→ **EXERCISE PROMPT**:
Update the lines below by swapping every "Östersjön" for "Västerhavet", keeping all other text unchanged.

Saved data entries
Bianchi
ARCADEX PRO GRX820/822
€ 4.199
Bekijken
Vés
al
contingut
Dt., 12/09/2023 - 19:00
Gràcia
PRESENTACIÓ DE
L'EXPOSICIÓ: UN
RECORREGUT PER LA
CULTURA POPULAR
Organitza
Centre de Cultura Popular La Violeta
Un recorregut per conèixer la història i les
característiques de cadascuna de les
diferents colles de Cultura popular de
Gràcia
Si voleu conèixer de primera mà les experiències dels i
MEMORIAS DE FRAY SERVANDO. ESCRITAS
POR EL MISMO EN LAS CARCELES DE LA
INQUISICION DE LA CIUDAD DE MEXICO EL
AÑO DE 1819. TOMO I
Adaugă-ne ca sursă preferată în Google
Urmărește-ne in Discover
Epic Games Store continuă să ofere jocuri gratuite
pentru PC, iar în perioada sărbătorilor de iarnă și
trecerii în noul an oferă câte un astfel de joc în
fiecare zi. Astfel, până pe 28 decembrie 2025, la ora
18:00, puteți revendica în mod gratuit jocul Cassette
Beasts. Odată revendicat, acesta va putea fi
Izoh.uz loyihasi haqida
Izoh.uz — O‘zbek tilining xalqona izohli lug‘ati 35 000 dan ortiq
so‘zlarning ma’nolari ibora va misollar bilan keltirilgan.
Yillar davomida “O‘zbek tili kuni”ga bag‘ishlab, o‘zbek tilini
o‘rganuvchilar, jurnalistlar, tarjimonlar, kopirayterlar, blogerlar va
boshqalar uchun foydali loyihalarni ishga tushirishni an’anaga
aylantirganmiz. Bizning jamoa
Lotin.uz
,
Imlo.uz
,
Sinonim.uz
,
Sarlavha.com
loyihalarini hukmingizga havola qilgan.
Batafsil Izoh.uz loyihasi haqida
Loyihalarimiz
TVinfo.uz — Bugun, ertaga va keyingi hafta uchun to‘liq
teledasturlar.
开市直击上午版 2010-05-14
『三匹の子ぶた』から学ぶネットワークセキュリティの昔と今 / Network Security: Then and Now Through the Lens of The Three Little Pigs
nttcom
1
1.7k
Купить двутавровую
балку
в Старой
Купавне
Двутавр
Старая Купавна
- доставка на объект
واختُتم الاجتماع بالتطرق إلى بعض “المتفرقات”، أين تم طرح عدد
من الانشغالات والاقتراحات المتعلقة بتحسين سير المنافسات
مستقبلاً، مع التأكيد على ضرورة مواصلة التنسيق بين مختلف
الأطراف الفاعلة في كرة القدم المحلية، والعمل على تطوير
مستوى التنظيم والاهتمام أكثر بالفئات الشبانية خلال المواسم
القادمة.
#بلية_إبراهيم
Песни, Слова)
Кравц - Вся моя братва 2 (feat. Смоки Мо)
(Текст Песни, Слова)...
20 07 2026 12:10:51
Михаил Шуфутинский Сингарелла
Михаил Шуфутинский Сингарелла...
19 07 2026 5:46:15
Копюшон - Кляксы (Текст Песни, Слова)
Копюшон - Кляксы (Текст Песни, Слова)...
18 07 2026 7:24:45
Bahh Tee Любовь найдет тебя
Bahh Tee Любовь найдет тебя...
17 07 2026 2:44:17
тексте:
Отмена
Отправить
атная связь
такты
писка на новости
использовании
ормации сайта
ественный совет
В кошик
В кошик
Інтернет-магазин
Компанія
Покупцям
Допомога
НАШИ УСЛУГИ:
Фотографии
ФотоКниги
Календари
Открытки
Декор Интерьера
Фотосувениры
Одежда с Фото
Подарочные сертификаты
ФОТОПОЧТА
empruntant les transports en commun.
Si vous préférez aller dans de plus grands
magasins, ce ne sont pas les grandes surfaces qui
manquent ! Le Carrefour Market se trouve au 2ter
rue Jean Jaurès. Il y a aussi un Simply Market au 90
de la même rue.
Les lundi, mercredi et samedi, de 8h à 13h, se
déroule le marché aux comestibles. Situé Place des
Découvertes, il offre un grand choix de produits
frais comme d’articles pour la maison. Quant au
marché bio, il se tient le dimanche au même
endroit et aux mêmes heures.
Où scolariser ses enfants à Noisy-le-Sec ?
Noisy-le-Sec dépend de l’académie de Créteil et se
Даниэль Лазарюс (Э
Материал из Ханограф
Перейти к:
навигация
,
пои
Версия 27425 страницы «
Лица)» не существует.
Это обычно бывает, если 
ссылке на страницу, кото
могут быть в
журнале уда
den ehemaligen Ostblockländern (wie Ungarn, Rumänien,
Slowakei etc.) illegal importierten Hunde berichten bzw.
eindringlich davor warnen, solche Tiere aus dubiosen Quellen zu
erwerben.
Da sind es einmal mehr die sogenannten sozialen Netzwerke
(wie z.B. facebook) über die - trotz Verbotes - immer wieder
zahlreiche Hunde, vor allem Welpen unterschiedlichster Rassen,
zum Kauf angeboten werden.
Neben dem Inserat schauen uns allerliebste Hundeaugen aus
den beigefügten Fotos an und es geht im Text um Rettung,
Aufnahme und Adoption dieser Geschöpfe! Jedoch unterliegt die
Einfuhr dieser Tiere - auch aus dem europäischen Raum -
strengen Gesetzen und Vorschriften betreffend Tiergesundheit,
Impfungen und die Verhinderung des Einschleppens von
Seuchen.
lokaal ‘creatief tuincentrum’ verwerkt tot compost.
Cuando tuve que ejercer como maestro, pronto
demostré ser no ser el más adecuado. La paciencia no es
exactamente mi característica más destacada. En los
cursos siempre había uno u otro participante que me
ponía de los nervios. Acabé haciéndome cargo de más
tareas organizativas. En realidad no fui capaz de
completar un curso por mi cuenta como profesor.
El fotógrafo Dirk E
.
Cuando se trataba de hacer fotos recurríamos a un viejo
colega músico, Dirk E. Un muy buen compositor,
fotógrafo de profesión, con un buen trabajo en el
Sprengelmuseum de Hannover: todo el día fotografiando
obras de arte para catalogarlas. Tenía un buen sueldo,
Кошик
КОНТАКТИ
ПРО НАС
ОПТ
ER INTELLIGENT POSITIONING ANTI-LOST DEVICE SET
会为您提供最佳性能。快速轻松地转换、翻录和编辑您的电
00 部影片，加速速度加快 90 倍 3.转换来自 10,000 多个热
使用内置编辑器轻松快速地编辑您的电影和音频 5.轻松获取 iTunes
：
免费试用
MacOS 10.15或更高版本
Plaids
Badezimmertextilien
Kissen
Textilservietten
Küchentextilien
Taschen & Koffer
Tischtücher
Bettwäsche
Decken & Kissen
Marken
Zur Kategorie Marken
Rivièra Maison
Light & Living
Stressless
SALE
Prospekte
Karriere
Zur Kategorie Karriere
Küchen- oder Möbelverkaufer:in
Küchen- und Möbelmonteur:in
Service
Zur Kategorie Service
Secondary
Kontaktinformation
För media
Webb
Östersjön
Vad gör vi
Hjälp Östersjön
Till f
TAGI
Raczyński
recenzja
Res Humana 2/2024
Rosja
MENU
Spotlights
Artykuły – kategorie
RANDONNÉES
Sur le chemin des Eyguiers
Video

→ **SOLUTION**:
Bianchi
ARCADEX PRO GRX820/822
€ 4.199
Bekijken
Vés
al
contingut
Dt., 12/09/2023 - 19:00
Gràcia
PRESENTACIÓ DE
L'EXPOSICIÓ: UN
RECORREGUT PER LA
CULTURA POPULAR
Organitza
Centre de Cultura Popular La Violeta
Un recorregut per conèixer la història i les
característiques de cadascuna de les
diferents colles de Cultura popular de
Gràcia
Si voleu conèixer de primera mà les experiències dels i
MEMORIAS DE FRAY SERVANDO. ESCRITAS
POR EL MISMO EN LAS CARCELES DE LA
INQUISICION DE LA CIUDAD DE MEXICO EL
AÑO DE 1819. TOMO I
Adaugă-ne ca sursă preferată în Google
Urmărește-ne in Discover
Epic Games Store continuă să ofere jocuri gratuite
pentru PC, iar în perioada sărbătorilor de iarnă și
trecerii în noul an oferă câte un astfel de joc în
fiecare zi. Astfel, până pe 28 decembrie 2025, la ora
18:00, puteți revendica în mod gratuit jocul Cassette
Beasts. Odată revendicat, acesta va putea fi
Izoh.uz loyihasi haqida
Izoh.uz — O‘zbek tilining xalqona izohli lug‘ati 35 000 dan ortiq
so‘zlarning ma’nolari ibora va misollar bilan keltirilgan.
Yillar davomida “O‘zbek tili kuni”ga bag‘ishlab, o‘zbek tilini
o‘rganuvchilar, jurnalistlar, tarjimonlar, kopirayterlar, blogerlar va
boshqalar uchun foydali loyihalarni ishga tushirishni an’anaga
aylantirganmiz. Bizning jamoa
Lotin.uz
,
Imlo.uz
,
Sinonim.uz
,
Sarlavha.com
loyihalarini hukmingizga havola qilgan.
Batafsil Izoh.uz loyihasi haqida
Loyihalarimiz
TVinfo.uz — Bugun, ertaga va keyingi hafta uchun to‘liq
teledasturlar.
开市直击上午版 2010-05-14
『三匹の子ぶた』から学ぶネットワークセキュリティの昔と今 / Network Security: Then and Now Through the Lens of The Three Little Pigs
nttcom
1
1.7k
Купить двутавровую
балку
в Старой
Купавне
Двутавр
Старая Купавна
- доставка на объект
واختُتم الاجتماع بالتطرق إلى بعض “المتفرقات”، أين تم طرح عدد
من الانشغالات والاقتراحات المتعلقة بتحسين سير المنافسات
مستقبلاً، مع التأكيد على ضرورة مواصلة التنسيق بين مختلف
الأطراف الفاعلة في كرة القدم المحلية، والعمل على تطوير
مستوى التنظيم والاهتمام أكثر بالفئات الشبانية خلال المواسم
القادمة.
#بلية_إبراهيم
Песни, Слова)
Кравц - Вся моя братва 2 (feat. Смоки Мо)
(Текст Песни, Слова)...
20 07 2026 12:10:51
Михаил Шуфутинский Сингарелла
Михаил Шуфутинский Сингарелла...
19 07 2026 5:46:15
Копюшон - Кляксы (Текст Песни, Слова)
Копюшон - Кляксы (Текст Песни, Слова)...
18 07 2026 7:24:45
Bahh Tee Любовь найдет тебя
Bahh Tee Любовь найдет тебя...
17 07 2026 2:44:17
тексте:
Отмена
Отправить
атная связь
такты
писка на новости
использовании
ормации сайта
ественный совет
В кошик
В кошик
Інтернет-магазин
Компанія
Покупцям
Допомога
НАШИ УСЛУГИ:
Фотографии
ФотоКниги
Календари
Открытки
Декор Интерьера
Фотосувениры
Одежда с Фото
Подарочные сертификаты
ФОТОПОЧТА
empruntant les transports en commun.
Si vous préférez aller dans de plus grands
magasins, ce ne sont pas les grandes surfaces qui
manquent ! Le Carrefour Market se trouve au 2ter
rue Jean Jaurès. Il y a aussi un Simply Market au 90
de la même rue.
Les lundi, mercredi et samedi, de 8h à 13h, se
déroule le marché aux comestibles. Situé Place des
Découvertes, il offre un grand choix de produits
frais comme d’articles pour la maison. Quant au
marché bio, il se tient le dimanche au même
endroit et aux mêmes heures.
Où scolariser ses enfants à Noisy-le-Sec ?
Noisy-le-Sec dépend de l’académie de Créteil et se
Даниэль Лазарюс (Э
Материал из Ханограф
Перейти к:
навигация
,
пои
Версия 27425 страницы «
Лица)» не существует.
Это обычно бывает, если 
ссылке на страницу, кото
могут быть в
журнале уда
den ehemaligen Ostblockländern (wie Ungarn, Rumänien,
Slowakei etc.) illegal importierten Hunde berichten bzw.
eindringlich davor warnen, solche Tiere aus dubiosen Quellen zu
erwerben.
Da sind es einmal mehr die sogenannten sozialen Netzwerke
(wie z.B. facebook) über die - trotz Verbotes - immer wieder
zahlreiche Hunde, vor allem Welpen unterschiedlichster Rassen,
zum Kauf angeboten werden.
Neben dem Inserat schauen uns allerliebste Hundeaugen aus
den beigefügten Fotos an und es geht im Text um Rettung,
Aufnahme und Adoption dieser Geschöpfe! Jedoch unterliegt die
Einfuhr dieser Tiere - auch aus dem europäischen Raum -
strengen Gesetzen und Vorschriften betreffend Tiergesundheit,
Impfungen und die Verhinderung des Einschleppens von
Seuchen.
lokaal ‘creatief tuincentrum’ verwerkt tot compost.
Cuando tuve que ejercer como maestro, pronto
demostré ser no ser el más adecuado. La paciencia no es
exactamente mi característica más destacada. En los
cursos siempre había uno u otro participante que me
ponía de los nervios. Acabé haciéndome cargo de más
tareas organizativas. En realidad no fui capaz de
completar un curso por mi cuenta como profesor.
El fotógrafo Dirk E
.
Cuando se trataba de hacer fotos recurríamos a un viejo
colega músico, Dirk E. Un muy buen compositor,
fotógrafo de profesión, con un buen trabajo en el
Sprengelmuseum de Hannover: todo el día fotografiando
obras de arte para catalogarlas. Tenía un buen sueldo,
Кошик
КОНТАКТИ
ПРО НАС
ОПТ
ER INTELLIGENT POSITIONING ANTI-LOST DEVICE SET
会为您提供最佳性能。快速轻松地转换、翻录和编辑您的电
00 部影片，加速速度加快 90 倍 3.转换来自 10,000 多个热
使用内置编辑器轻松快速地编辑您的电影和音频 5.轻松获取 iTunes
：
免费试用
MacOS 10.15或更高版本
Plaids
Badezimmertextilien
Kissen
Textilservietten
Küchentextilien
Taschen & Koffer
Tischtücher
Bettwäsche
Decken & Kissen
Marken
Zur Kategorie Marken
Rivièra Maison
Light & Living
Stressless
SALE
Prospekte
Karriere
Zur Kategorie Karriere
Küchen- oder Möbelverkaufer:in
Küchen- und Möbelmonteur:in
Service
Zur Kategorie Service
Secondary
Kontaktinformation
För media
Webb
Västerhavet
Vad gör vi
Hjälp Västerhavet
Till f
TAGI
Raczyński
recenzja
Res Humana 2/2024
Rosja
MENU
Spotlights
Artykuły – kategorie
RANDONNÉES
Sur le chemin des Eyguiers
Video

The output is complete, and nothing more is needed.